**EXERCISE INPUT:**
□ □ □ □ □ □ □

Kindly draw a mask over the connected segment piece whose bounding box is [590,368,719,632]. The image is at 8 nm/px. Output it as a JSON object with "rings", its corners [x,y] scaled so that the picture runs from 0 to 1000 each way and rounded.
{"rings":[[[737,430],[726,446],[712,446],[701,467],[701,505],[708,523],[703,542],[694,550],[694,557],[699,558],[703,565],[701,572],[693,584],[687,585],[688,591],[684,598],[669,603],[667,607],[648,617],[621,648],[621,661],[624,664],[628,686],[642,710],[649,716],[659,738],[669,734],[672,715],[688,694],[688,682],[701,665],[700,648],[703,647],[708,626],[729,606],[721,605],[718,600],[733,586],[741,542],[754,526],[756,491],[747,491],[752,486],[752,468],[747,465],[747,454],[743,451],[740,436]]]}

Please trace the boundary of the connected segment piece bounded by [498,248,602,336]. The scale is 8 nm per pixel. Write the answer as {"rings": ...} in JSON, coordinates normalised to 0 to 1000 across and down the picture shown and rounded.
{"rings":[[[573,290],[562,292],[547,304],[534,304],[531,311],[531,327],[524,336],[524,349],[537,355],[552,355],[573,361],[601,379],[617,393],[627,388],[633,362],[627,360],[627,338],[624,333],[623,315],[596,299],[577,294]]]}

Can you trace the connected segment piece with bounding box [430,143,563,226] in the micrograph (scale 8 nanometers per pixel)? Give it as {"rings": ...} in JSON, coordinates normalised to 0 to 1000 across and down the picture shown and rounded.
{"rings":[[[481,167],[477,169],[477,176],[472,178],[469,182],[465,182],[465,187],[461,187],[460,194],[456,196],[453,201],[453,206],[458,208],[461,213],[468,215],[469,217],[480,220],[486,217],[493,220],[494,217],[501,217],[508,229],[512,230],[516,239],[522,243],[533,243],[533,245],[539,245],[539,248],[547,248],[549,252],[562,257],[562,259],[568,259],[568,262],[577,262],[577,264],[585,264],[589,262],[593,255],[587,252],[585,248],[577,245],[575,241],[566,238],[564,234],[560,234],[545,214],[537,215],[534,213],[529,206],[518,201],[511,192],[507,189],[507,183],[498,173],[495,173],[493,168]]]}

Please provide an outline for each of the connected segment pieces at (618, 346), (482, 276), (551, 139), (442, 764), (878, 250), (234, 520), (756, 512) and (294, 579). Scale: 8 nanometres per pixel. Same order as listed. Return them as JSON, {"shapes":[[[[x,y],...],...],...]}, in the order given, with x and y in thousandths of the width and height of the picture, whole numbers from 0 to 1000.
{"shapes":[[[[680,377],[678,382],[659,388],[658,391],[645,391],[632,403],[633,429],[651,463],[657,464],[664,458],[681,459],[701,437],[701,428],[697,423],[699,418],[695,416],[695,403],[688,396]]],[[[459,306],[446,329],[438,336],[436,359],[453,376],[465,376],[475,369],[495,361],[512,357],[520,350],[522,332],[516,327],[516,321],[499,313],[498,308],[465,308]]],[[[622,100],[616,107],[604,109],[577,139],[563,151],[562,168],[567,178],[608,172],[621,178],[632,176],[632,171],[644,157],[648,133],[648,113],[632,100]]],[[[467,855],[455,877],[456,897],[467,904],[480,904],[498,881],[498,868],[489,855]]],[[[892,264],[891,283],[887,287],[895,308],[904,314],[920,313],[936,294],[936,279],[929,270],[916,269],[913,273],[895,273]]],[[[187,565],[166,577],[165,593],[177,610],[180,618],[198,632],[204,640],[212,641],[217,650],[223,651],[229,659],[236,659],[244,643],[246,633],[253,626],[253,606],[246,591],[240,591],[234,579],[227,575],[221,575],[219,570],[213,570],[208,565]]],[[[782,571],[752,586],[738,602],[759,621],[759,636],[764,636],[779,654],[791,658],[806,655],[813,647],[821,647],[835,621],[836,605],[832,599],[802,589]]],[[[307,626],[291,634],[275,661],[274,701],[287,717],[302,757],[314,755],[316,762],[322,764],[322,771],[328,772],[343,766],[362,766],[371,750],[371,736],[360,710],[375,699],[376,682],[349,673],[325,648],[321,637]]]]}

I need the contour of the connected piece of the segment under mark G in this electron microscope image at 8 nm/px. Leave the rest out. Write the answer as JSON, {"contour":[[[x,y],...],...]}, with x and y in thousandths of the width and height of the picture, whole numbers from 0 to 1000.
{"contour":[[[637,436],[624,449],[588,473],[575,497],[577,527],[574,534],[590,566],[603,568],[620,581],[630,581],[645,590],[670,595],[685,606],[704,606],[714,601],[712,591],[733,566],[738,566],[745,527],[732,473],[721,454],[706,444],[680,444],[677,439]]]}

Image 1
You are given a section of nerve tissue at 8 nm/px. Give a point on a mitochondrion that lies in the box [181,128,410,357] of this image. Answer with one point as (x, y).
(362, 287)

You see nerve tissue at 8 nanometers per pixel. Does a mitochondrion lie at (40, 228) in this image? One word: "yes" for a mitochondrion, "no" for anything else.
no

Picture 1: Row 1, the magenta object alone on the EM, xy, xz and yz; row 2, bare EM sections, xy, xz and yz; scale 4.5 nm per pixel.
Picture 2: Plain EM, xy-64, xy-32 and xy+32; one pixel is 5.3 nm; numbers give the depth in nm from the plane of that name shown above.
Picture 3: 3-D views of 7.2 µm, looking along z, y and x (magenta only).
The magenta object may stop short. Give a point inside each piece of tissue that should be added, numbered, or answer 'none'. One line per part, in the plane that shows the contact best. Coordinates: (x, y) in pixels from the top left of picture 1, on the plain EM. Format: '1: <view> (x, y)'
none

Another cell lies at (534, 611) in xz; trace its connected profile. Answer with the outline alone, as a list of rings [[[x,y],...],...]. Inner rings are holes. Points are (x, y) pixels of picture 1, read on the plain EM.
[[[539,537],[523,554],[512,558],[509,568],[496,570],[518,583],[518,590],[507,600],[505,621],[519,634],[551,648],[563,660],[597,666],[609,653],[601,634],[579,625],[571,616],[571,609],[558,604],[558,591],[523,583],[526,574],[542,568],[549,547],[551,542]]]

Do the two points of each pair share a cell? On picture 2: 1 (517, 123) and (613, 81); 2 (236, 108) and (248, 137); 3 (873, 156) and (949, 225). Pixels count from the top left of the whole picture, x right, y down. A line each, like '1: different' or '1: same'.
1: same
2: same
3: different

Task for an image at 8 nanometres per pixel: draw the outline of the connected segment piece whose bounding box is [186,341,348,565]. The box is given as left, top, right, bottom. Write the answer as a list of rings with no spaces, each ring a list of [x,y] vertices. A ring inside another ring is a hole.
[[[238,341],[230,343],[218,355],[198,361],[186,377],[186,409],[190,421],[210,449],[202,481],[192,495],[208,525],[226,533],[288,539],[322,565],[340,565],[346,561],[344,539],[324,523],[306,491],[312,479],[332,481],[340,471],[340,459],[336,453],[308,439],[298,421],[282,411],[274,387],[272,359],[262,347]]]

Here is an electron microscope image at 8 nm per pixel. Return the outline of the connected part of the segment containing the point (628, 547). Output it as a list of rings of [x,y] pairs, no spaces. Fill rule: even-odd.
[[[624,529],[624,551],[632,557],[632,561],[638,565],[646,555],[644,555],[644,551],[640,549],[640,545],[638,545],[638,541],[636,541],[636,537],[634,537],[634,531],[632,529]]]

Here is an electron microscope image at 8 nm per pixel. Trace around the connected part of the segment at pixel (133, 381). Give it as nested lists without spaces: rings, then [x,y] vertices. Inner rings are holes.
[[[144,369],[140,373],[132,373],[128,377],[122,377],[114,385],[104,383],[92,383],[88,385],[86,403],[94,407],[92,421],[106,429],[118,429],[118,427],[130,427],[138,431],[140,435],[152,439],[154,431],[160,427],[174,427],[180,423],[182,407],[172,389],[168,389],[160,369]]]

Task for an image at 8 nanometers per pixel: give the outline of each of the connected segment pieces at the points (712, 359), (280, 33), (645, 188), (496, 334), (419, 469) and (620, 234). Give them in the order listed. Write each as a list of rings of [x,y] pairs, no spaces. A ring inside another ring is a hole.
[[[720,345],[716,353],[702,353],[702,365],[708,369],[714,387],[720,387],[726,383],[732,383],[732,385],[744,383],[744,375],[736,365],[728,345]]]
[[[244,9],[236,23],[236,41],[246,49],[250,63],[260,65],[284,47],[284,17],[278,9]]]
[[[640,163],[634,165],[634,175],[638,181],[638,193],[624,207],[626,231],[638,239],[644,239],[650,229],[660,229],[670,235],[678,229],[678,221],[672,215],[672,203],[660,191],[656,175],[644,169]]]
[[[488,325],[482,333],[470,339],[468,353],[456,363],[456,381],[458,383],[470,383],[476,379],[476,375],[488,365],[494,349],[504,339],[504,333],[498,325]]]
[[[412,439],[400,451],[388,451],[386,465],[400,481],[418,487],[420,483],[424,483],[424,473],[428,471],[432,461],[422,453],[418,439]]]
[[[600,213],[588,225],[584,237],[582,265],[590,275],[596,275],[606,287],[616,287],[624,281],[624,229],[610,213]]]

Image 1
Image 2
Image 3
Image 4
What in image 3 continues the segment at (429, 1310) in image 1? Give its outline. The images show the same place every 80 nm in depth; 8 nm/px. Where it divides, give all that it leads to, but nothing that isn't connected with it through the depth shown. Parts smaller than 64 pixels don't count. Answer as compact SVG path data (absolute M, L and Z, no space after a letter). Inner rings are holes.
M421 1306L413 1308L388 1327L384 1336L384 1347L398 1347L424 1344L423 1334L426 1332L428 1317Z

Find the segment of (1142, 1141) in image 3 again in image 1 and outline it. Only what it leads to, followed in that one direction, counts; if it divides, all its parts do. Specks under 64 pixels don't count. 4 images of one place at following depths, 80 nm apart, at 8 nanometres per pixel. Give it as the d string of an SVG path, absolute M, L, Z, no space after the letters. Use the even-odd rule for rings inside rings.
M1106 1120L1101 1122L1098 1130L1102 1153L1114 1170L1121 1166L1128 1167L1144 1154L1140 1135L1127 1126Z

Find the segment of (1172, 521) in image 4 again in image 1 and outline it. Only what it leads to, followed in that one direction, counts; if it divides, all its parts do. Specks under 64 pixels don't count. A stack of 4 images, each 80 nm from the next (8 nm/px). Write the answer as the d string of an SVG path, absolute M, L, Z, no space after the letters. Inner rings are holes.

□ □ □ □ □ □ □

Above this instruction are the records; retype exactly the lines from the one containing "I need the contour" up to and including the one containing "Picture 3: 3-D".

**TASK RESPONSE:**
I need the contour of the connected piece of the segment under mark G in this electron microscope image at 8 nm/px. Leave the rest out. Write the answer as JSON, {"contour":[[[x,y],...],...]}, with x and y in thousandths of the width and height of the picture, whole numbers from 0 to 1000.
{"contour":[[[637,436],[624,449],[588,473],[575,497],[577,527],[574,534],[590,566],[603,568],[620,581],[630,581],[645,590],[670,595],[685,606],[704,606],[714,601],[712,591],[733,566],[738,566],[745,527],[732,473],[721,454],[706,444],[680,444],[677,439]]]}

Image 1
You are given a section of nerve tissue at 8 nm/px. Give a point on a mitochondrion that lies in the box [181,128,410,357] of this image. Answer with one point as (x, y).
(362, 287)

You see nerve tissue at 8 nanometers per pixel. Does a mitochondrion lie at (40, 228) in this image? One word: "yes" for a mitochondrion, "no" for anything else.
no

Picture 1: Row 1, the magenta object alone on the EM, xy, xz and yz; row 2, bare EM sections, xy, xz and yz; scale 4.5 nm per pixel.
Picture 2: Plain EM, xy-64, xy-32 and xy+32; one pixel is 5.3 nm; numbers give the depth in nm from the plane of that name shown above.
Picture 3: 3-D views of 7.2 µm, looking along z, y and x (magenta only).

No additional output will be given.